Give back every line of the data exactly. Pictures are not part of the copy.

COLLECTED DATA:
####
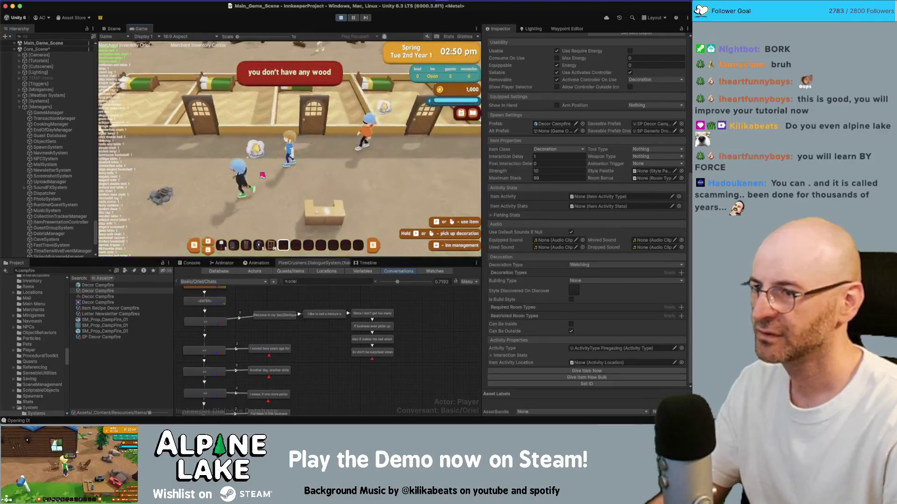
pyautogui.press('space')
# - Walk up to the guest rooms and search the Project for 'resource wood'
pyautogui.press('w')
####
ANSWER TO THE PROBLEM:
pyautogui.press('space')
# - Walk up to the guest rooms and search the Project for 'resource wood'
pyautogui.press('w')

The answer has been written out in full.